Bioscience

Peoria’s Challenger Space Center initiates biosciences program for teachers and students

January 11, 2006

By Flinn Foundation

Bioscience and biotechnology research extends into agriculture, with NASA interested in the best crops to grow in space. All of these efforts are exciting and ambitious. But the question remains as to who will be the next generation of space explorers and scientists. With so much interest in bioscience and biotechnology at the national, state, and local level, the Challenger Space Center in Peoria, AZ is poised to add significantly to the vision of motivating Arizona’s K-12 students to pursue careers in these areas.

The mission of the Center is to inspire, excite, and educate people of all ages about the mysteries and wonders of science, space, and the universe in which we live. And while many local newspaper articles rightfully call for better AIMs test scores, our Center assists teachers in instilling students with skills demonstrating responsible decision making, problem solving, communications, and team work. Today’s students will be the researchers, scientists, and engineers who develop the technology and tools to take us to the outer planets and beyond. These students will also find new cures for cancer and other diseases. They will become the policymakers who regulate the development and use of genetic engineering and nano and biotechnologies. These students will populate the highly skilled workforce required to sustain Arizona in a time of tight national competition for jobs in math, science, engineering, and technology.

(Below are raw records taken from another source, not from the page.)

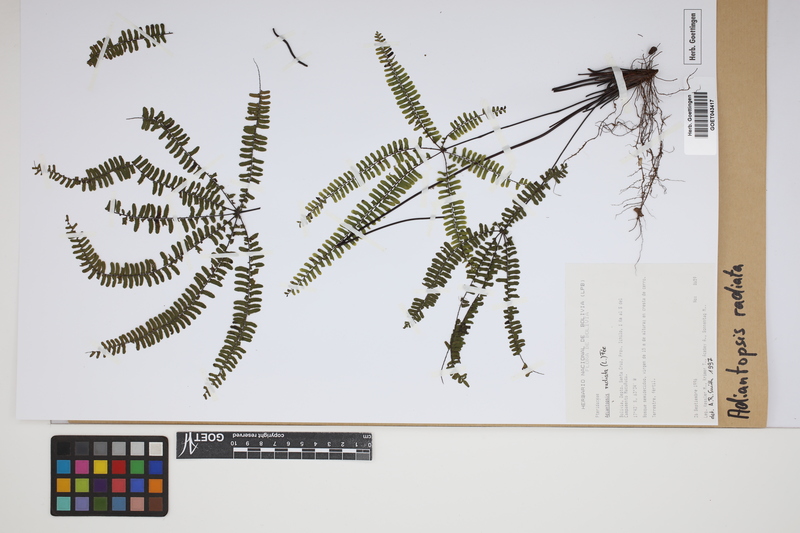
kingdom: Plantae
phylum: Tracheophyta
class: Polypodiopsida
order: Polypodiales
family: Pteridaceae
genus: Adiantopsis
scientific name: Adiantopsis radiata
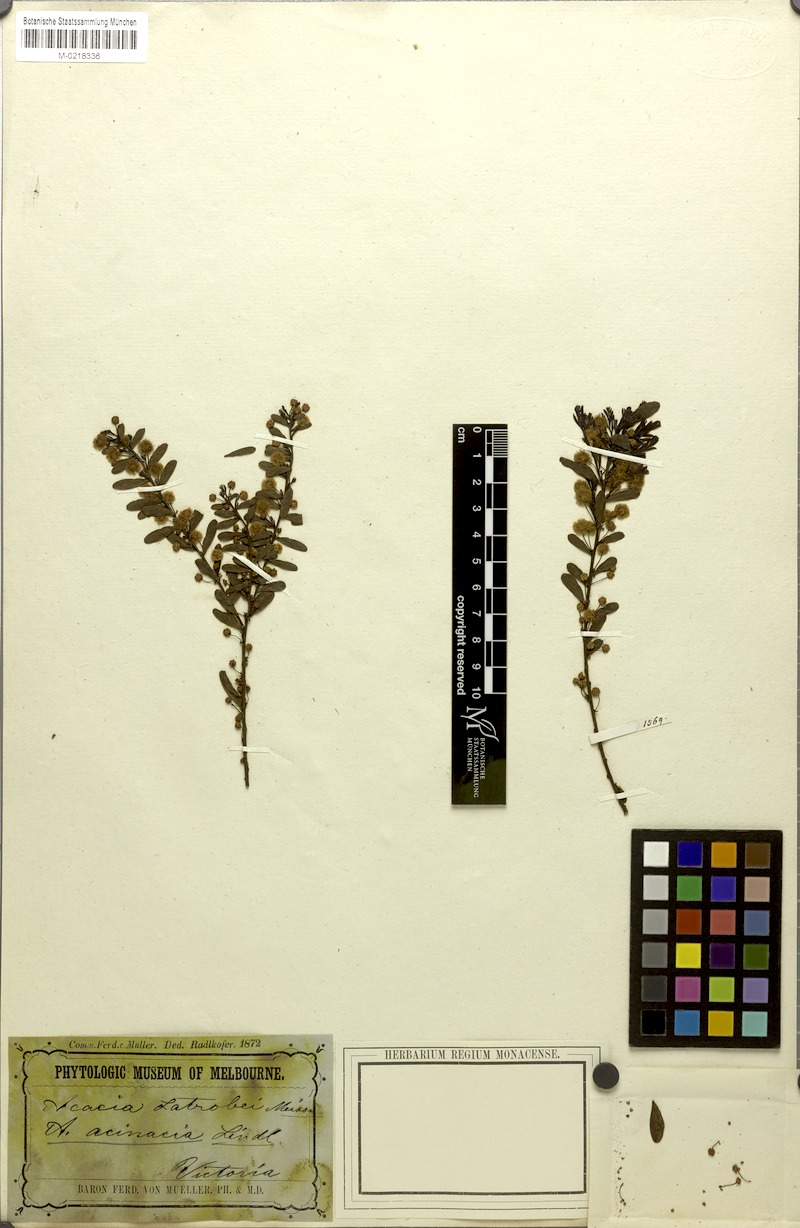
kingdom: Plantae
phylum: Tracheophyta
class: Magnoliopsida
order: Fabales
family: Fabaceae
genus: Acacia
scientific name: Acacia acinacea
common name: Gold-dust acacia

Toward this vision, the Center has initiated a program in the biosciences that engages students in inquiry-based curricula. The program also prepares teachers to become more proficient in helping their students to choose a career in science and particularly in bioscience. This effort includes the following elements:

  • Web Site Design. Using a formula developed by our team while at the NASA Classroom of the Future, we will design and prepare engaging grades 4-9 problem based bioscience modules. These standards based modules will provide a venue for students to leam content and workplace skills needed in the workplace. In addition to the students’ modules, the site will feature tips for teachers who are not used to using classroom inquiry, especially problem and project based learning.
  • Teacher Professional Development. The Center’s highly qualified staff has conducted teacher professional development on a national level. This expertise will be tapped as professional development sessions will be offered to Arizona teachers in grades 4-9. These workshops will feature how to implement problem based learning and effectively use bioscience classroom activities. The Center will offer its first bioscience teacher professional development workshop during the summer of 2006. This workshop is the beginning. The program will be expanded in order to provide sustained, long-term professional development. Aligned with state standards, the professional development series will offer continuing education credits toward recertification.
  • Materials Development. In addition to taking advantage of bioscience instructional materials developed by NASA centers, the Center’s team will assemble new materials and develop problem based and standards based modules and activities in grades 4-9. Some of the new materials will feature new simulations catering to bioscience.
  • Outreach. The Center will develop the ability to go out to schools. Members of the Center’s team have been asked to put on bioscience classes throughout the Valley. These programs will be offered as an adjunct to those conducted at the Center.